Baseline LS ≥16.6 kPa (adjusted HR 3.99; 95% CI 2.66 to 5.98, p<0.0001) and a ≥5 kPa (and ≥20%) increase (adjusted HR 1.98; 95% CI 1.20 to 3.26, p=0.008) were independent predictors of progression to cirrhosis in participants with bridging fibrosis, while baseline LS ≥30.7 kPa (adjusted HR 10.13, 95% CI 4.38 to 23.41, p<0.0001) predicted liver-related events in participants with cirrhosis.
Conclusion The LS thresholds identified in this study may be useful for risk stratification of NASH patients with advanced fibrosis.


Out of the 664 participants with bridging fibrosis, 103 (16%) progressed to cirrhosis. Among the 734 patients with cirrhosis, 27 (4%) experienced liver-related events. Comparing these outcomes with LS data at baseline and throughout the study revealed optimal LS thresholds.
The best threshold for predicting progression from bridging fibrosis to cirrhosis was 16.6 kPa. According to the authors, the sensitivity, specificity, positive predictive value, and negative predictive value of this threshold for progression to cirrhosis were 58%, 76%, 31%, and 91%, respectively. Among patients at or above 16.6 kPa, 31% progressed to cirrhosis, compared with 9.1% of those under that threshold. Furthermore, individuals with a baseline LS at or above 16.6 kPa had nearly four times greater risk of developing cirrhosis (adjusted hazard ratio, 3.99; 95% CI, 2.66¬-5.98; P < .0001).

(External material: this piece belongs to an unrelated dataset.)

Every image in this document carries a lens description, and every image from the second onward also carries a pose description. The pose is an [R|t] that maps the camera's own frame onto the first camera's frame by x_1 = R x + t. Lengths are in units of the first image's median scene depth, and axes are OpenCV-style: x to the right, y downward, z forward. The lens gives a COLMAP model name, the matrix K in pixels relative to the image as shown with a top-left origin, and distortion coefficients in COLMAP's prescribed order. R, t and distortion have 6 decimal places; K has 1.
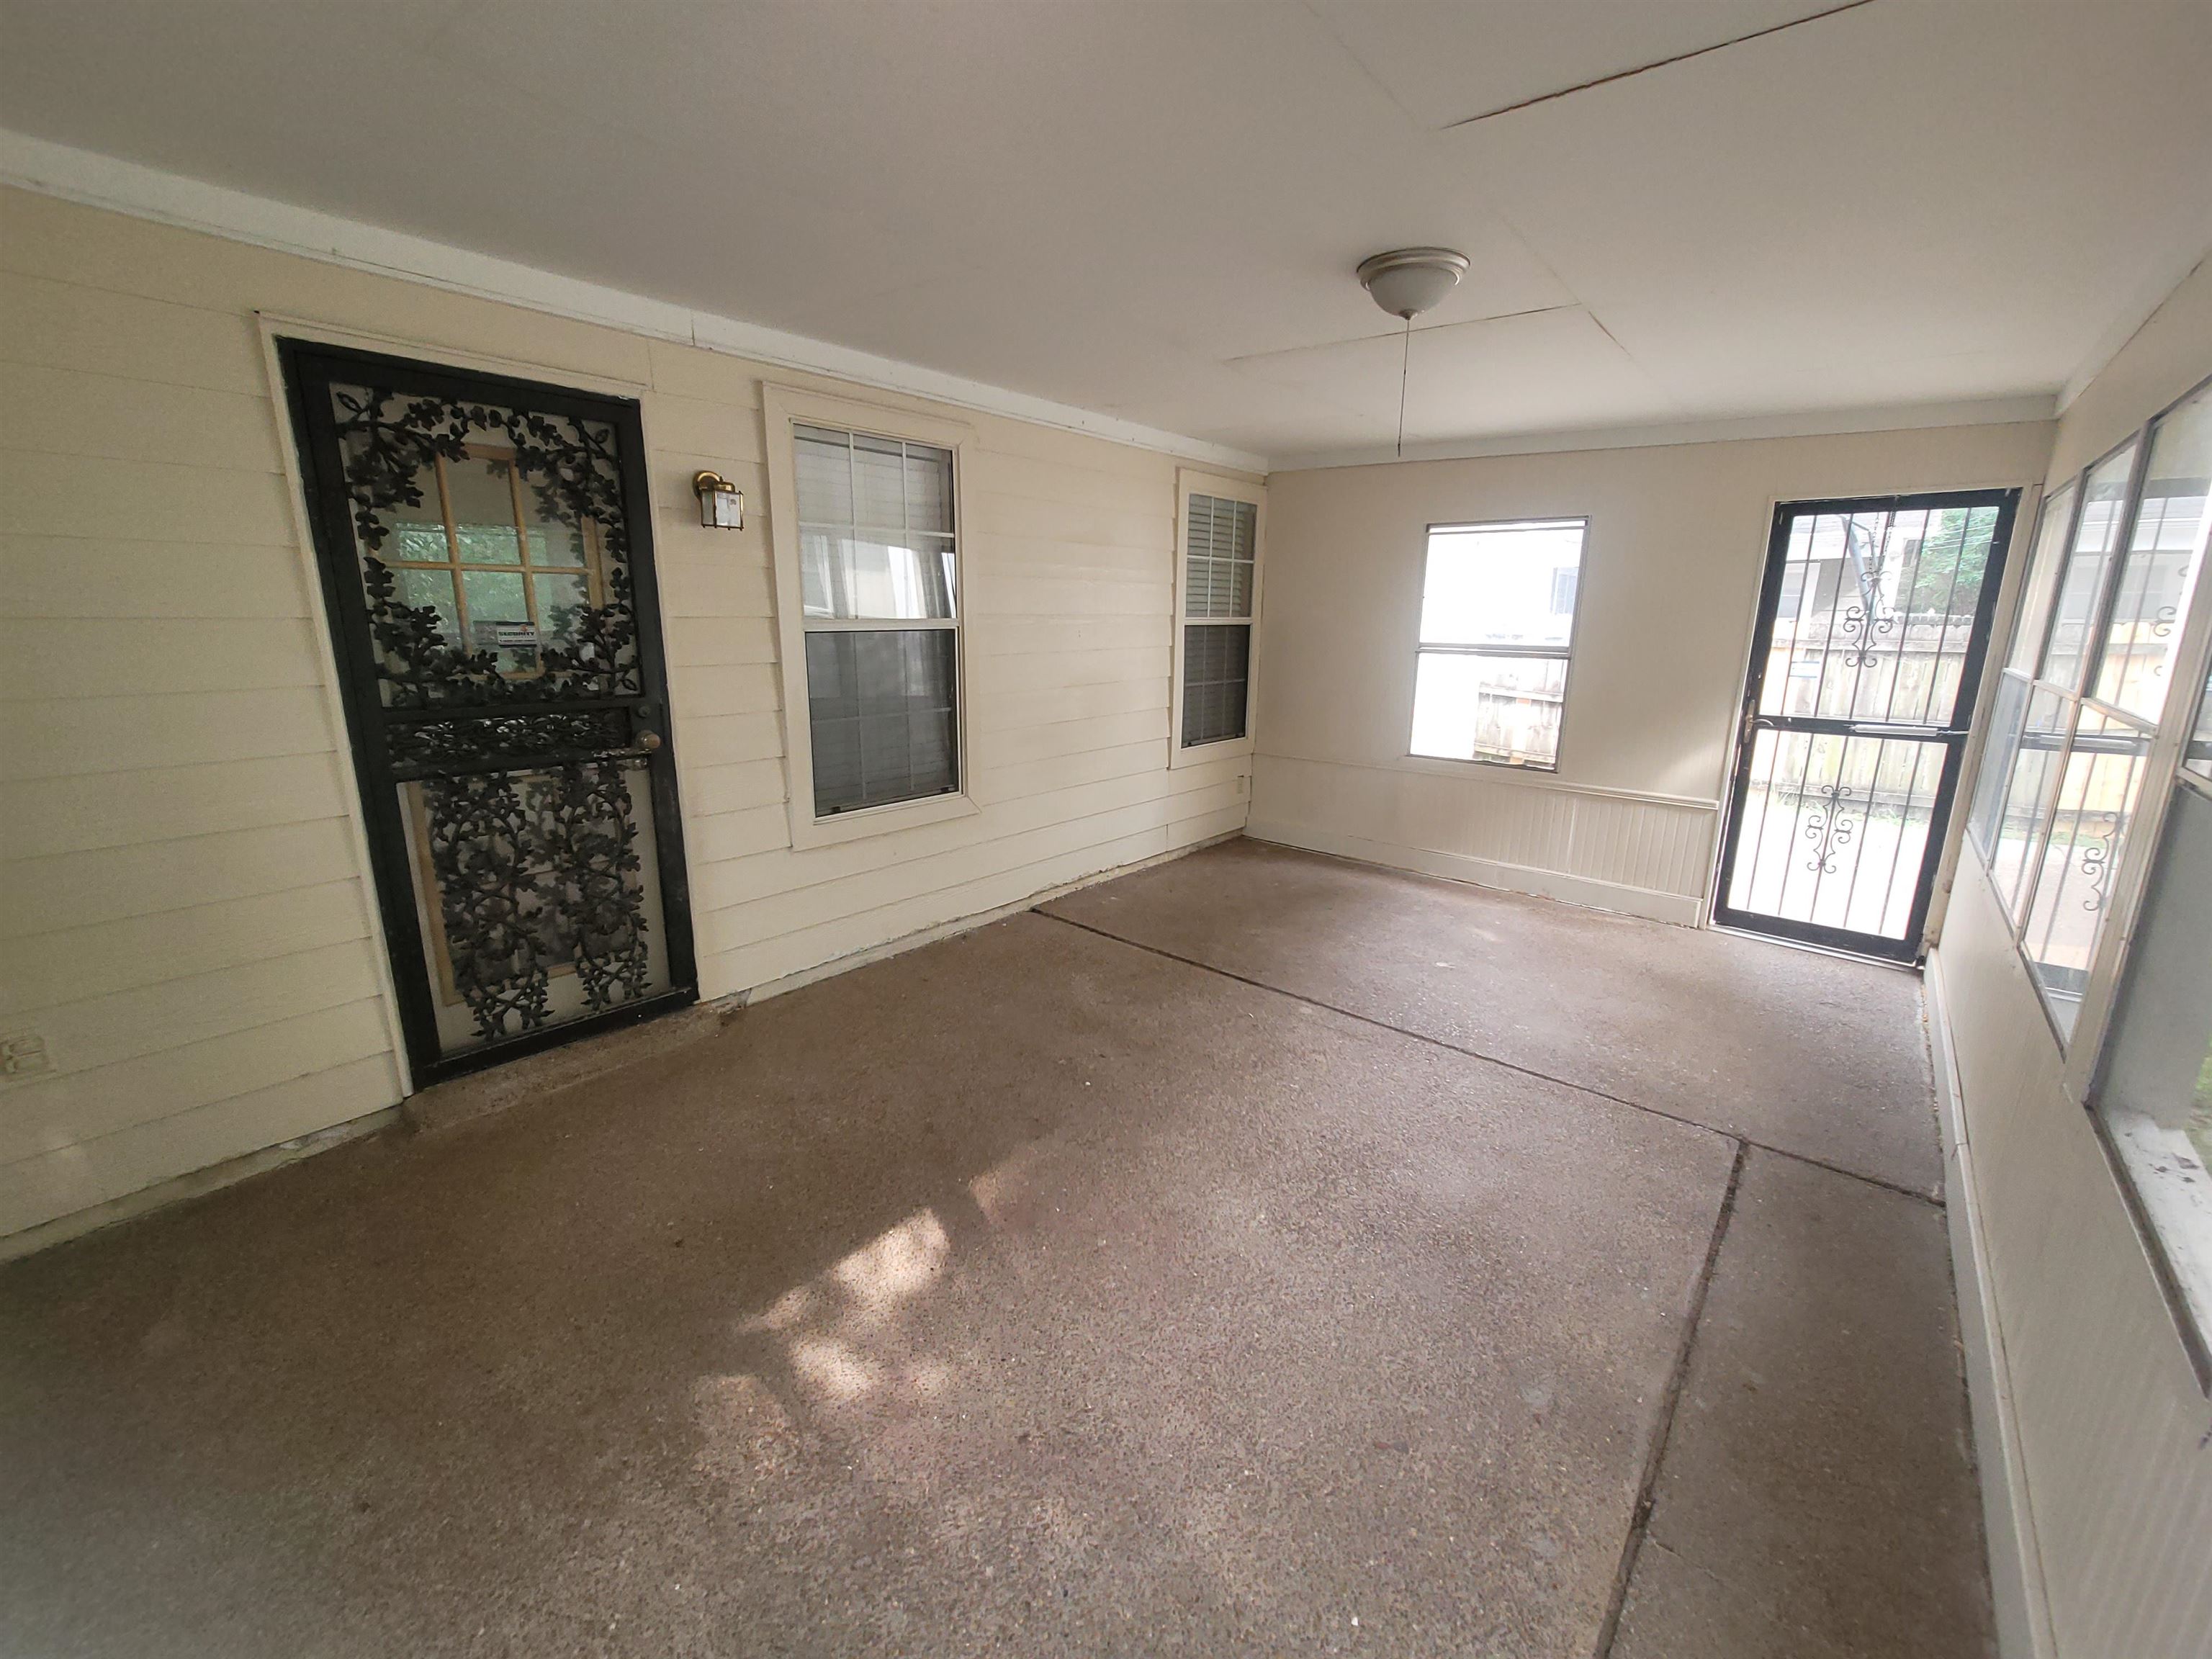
lens RADIAL K [[900.3, 0, 1109.4], [0, 900.3, 818.7], [0, 0, 1]] dist [-0.002299, 0.003470]
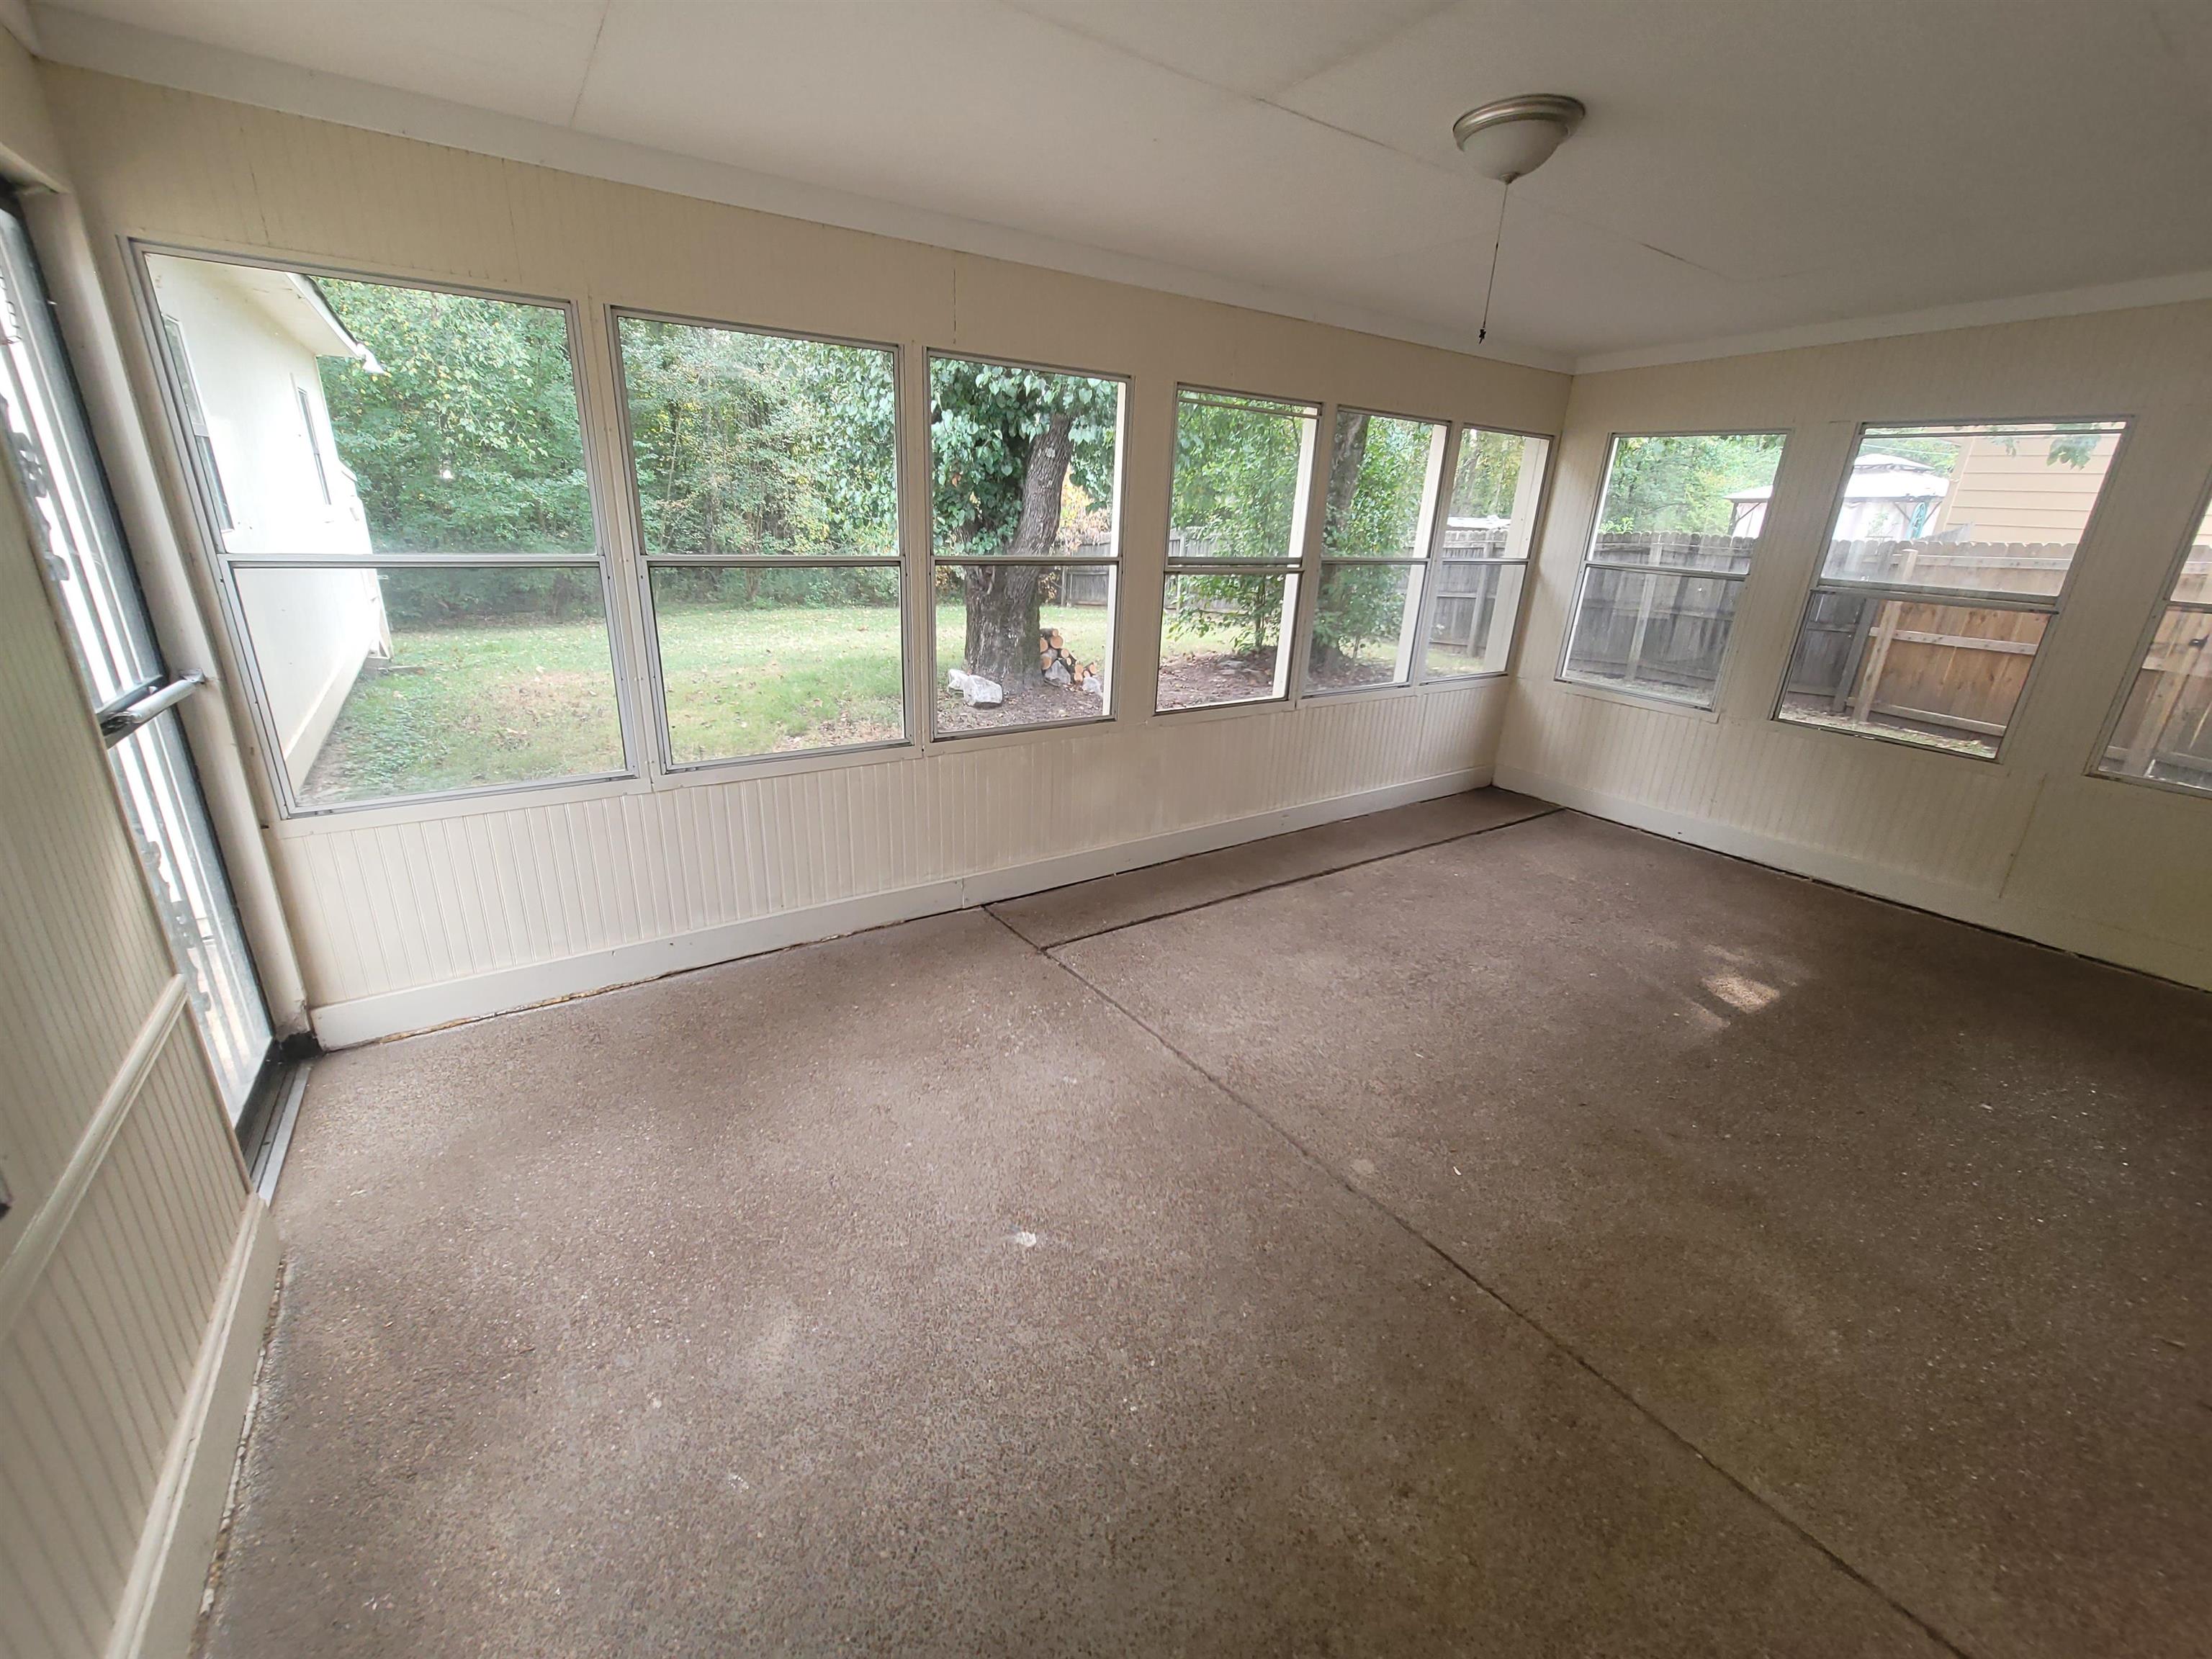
lens RADIAL K [[900.3, 0, 1102.8], [0, 900.3, 825.4], [0, 0, 1]] dist [-0.002299, 0.003470]
pose [[-0.959521, -0.142522, 0.242914, 0.312163], [0.011298, 0.842333, 0.538839, -0.376854], [-0.281411, 0.519772, -0.806626, 1.632211]]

For patients with cirrhosis at baseline, the optimal threshold for predicting liver-related events, such as ascites, hepatic encephalopathy, and portal hypertension-related GI bleeding, liver transplantation, or mortality, was 30.7 kPa. The sensitivity, specificity, PPV, and NPV of this threshold for liver-related events were 62%, 87%, 10%, and 99%, respectively, according to the authors. Patients with an LS above this mark were 10 times as likely to experience liver-related events (aHR, 10.13; 95% CI, 4.38-23.41; P < .0001).
The LS thresholds identified in this study may be useful for risk stratification of patients with NASH in clinical trials and in clinical practice and screening fir liver cancer.